Background: Inherited retinal disorders are a clinically and genetically heterogeneous group of conditions and a major cause of visual impairment. Common disease subtypes include vitelliform macular dystrophy (VMD) and retinitis pigmentosa (RP). Despite the identification of over 90 genes associated with RP, conventional genetic testing fails to detect a molecular diagnosis in about one third of patients with RP.
Methods: Exome sequencing was carried out for identifying the disease-causing gene in a family with autosomal dominant RP. Gene panel testing and exome sequencing were performed in 596 RP and VMD families to identified additional IMPG1 variants. In vivo analysis in the medaka fish system by knockdown assays was performed to screen IMPG1 possible pathogenic role.
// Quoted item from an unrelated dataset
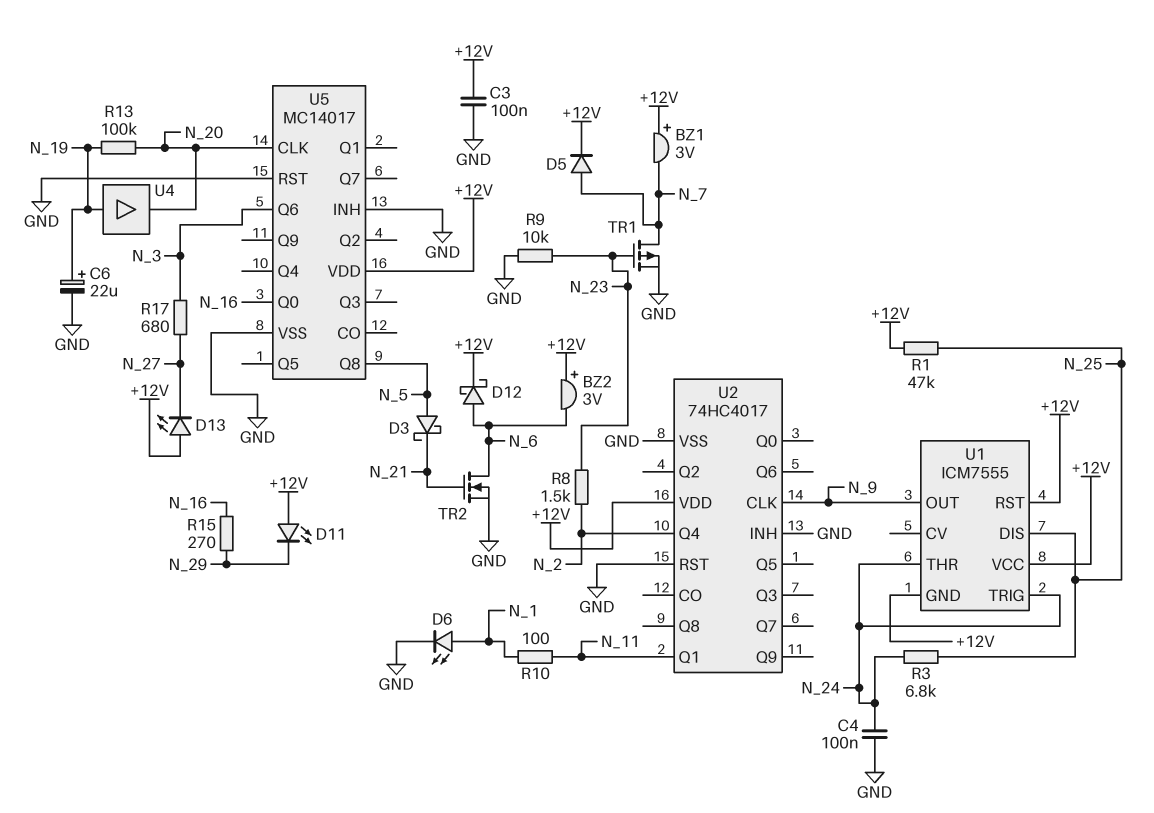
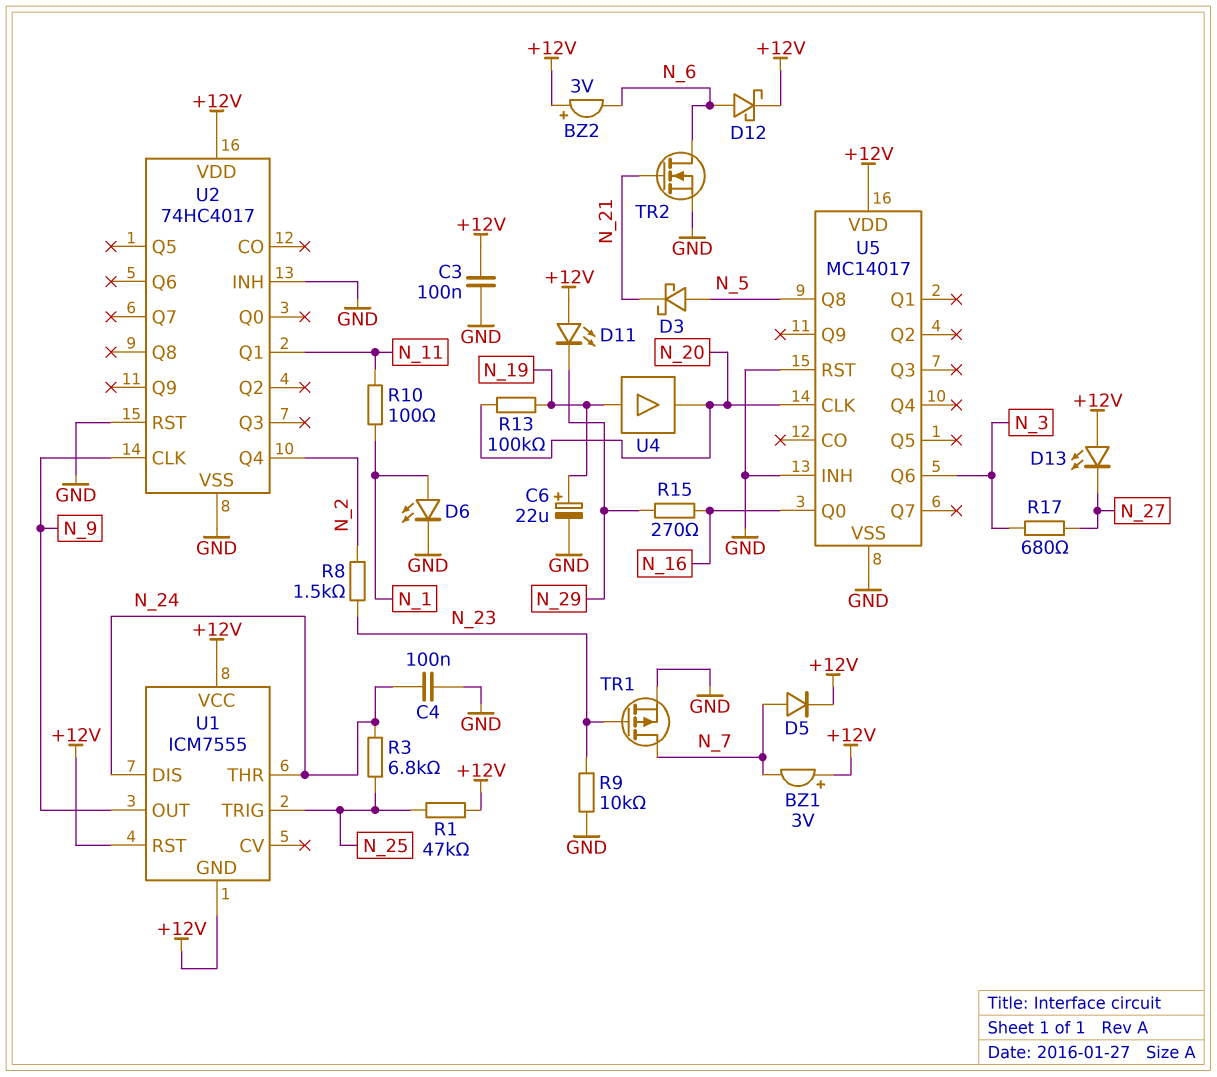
U1 pin DIS: N_25 -> N_24
U1 pin TRIG: N_24 -> N_25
Results: Exome sequencing of a family with RP revealed a splice variant in IMPG1. Subsequently, the same variant was identified in individuals from two families with either RP or VMD. A retrospective study of patients with RP or VMD revealed eight additional families with different missense or nonsense variants in IMPG1. In addition, the clinical diagnosis of the IMPG1 retinopathy-associated variant, originally described as benign concentric annular macular dystrophy, was also revised to RP with early macular involvement. Using morpholino-mediated ablation of Impg1 and its paralog Impg2 in medaka fish, we confirmed a phenotype consistent with that observed in the families, including a decreased length of rod and cone photoreceptor outer segments.
Conclusion: This study discusses a previously unreported association between monoallelic or biallelic IMPG1 variants and RP. Notably, similar observations have been reported for IMPG2.
Keywords: eye diseases; genetics; ophthalmology; sequence analysis.